Henning Schreiber

(University of Hamburg)

Processing constructions: corpus based approaches to linguistic analysis in language documentation

Limited grammatical description and missing data are the most frequent annoyances for typological analysis. In particular with regard to less studied linguistic phenomena, grammars provide only occasionally exactly the information and data of interest, sometimes due to a very theoretical orientation of the authors, sometimes due to terminology or because of the authors very special view on what is grammar. While Comrie and Smith (1977) and the grammar series targeted this issue by the proposal of a comprehensive typological questionnaire, Himmelmann (1998) and others developed the corpus oriented language documentation approach. The rationale behind language documentation is that extensive amounts of annotated collection of primary data from different text and discourse genres, with a strong reference to ethnographic description, are more valuable and sustainable sources in the sense that these corpus data will allow various analyses independent from the collectors’ interests and current trends in linguistic analysis. Though language description has also shifted from elicitation and grammaticality judgments to more frequency based analysis, the fundamental condition of all research is sound linguistic data annotation. Linguistic analysis itself appears, above all, thus in the language documentation framework as annotated data.

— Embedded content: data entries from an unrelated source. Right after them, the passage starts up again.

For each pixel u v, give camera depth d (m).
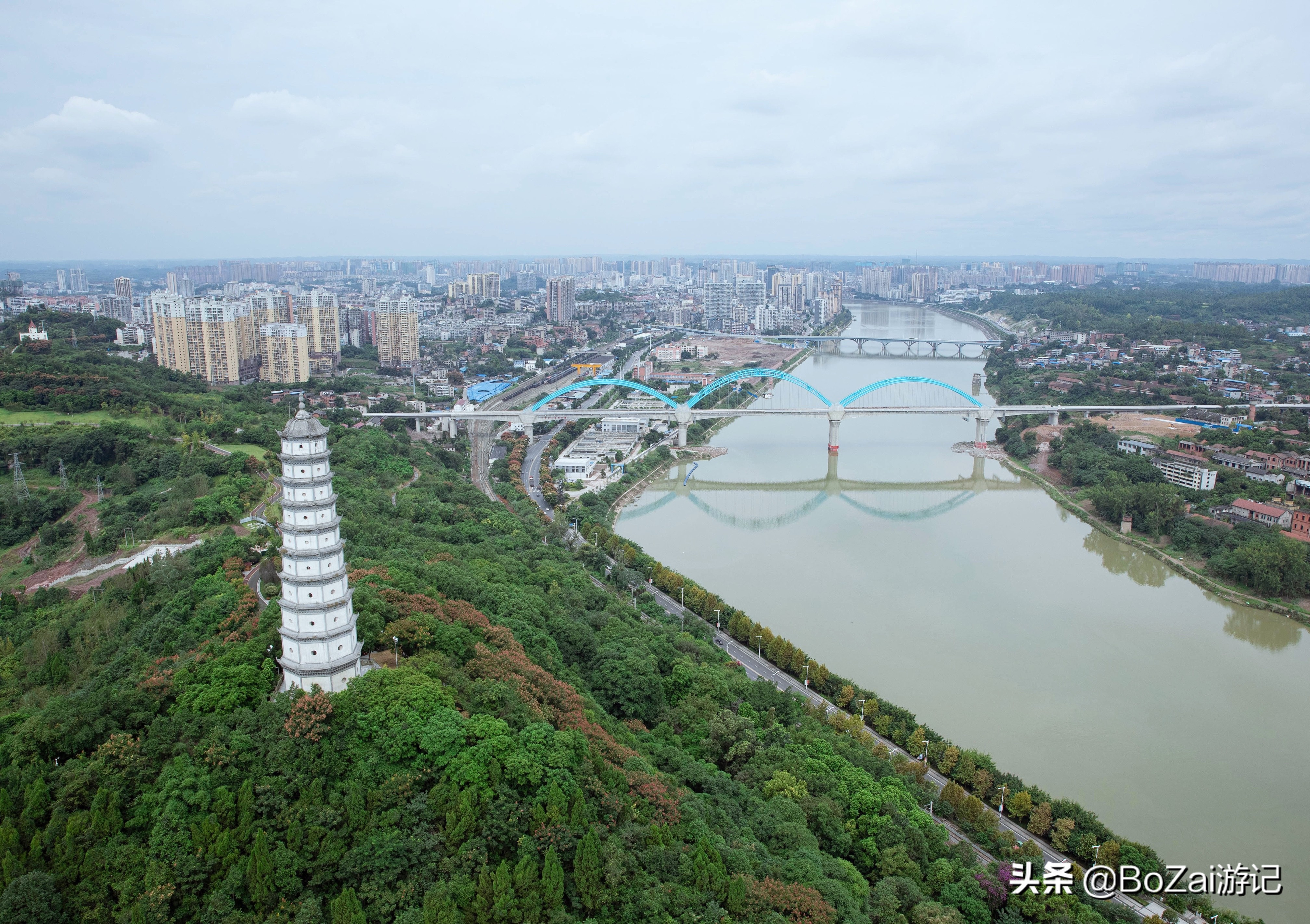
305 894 97.94
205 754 108.50
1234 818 150.00
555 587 199.88
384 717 114.62
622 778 117.44
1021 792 144.50
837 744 152.88
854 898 111.19
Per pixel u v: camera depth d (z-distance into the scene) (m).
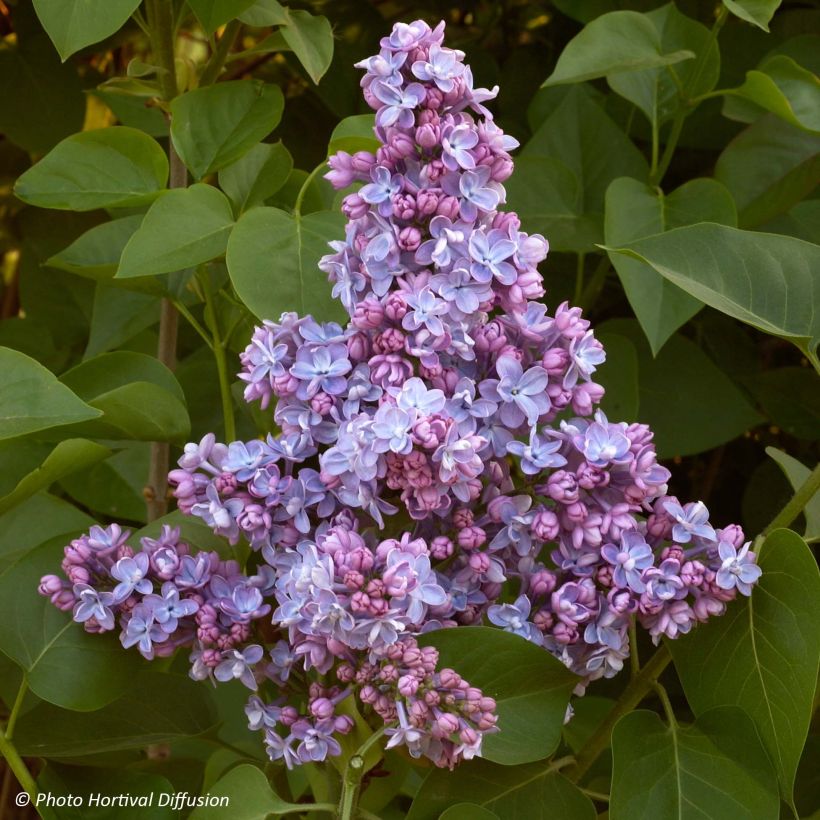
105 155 0.77
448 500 0.65
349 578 0.62
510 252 0.64
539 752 0.67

The development of computer-aided techniques for data annotation such as ELAN, was also the result of a request for effective corpus oriented methods in this framework. Yet, corpus linguistics and language description are still very different in orientation and method. Corpus linguistics is not concerned with analysis of language specific features but with generic methods of processing natural language data. Training of statistical models by automatic Part of Speech taggers, for example, can hardly be applied for small scale corpora. Moreover, the outcome, the statistical language model, is useless for linguistic analysis and description. Nevertheless, since language documentation generally faces the challenge of describing as much data as possible with comparatively few resources in a limited period of time, effective computational bootstrapping methods are needed. With the use of NLTK or LingPy more flexible approaches have been recently developed and scripting languages such as Perl and Python are since long designed for rule based data processing.

We will present briefly our processing pipeline of the Kyanga/Shanga documentation project, which is based on regular expression rules implemented in Python. It will be shown that rule based approaches can be used at the same time for semi-automatic annotation of data and for speaker internal variation modelling and phonological analysis. We will also show how annotated data serve for the analysis of grammatical constructions.


Comrie, Bernard, and Norval Smith. 1977. Lingua descriptive studies: questionnaire. Lingua 42:1-72.

Himmelmann, Nikolaus P. 1998. Documentary and descriptive linguistics. Linguistics (36):161-195.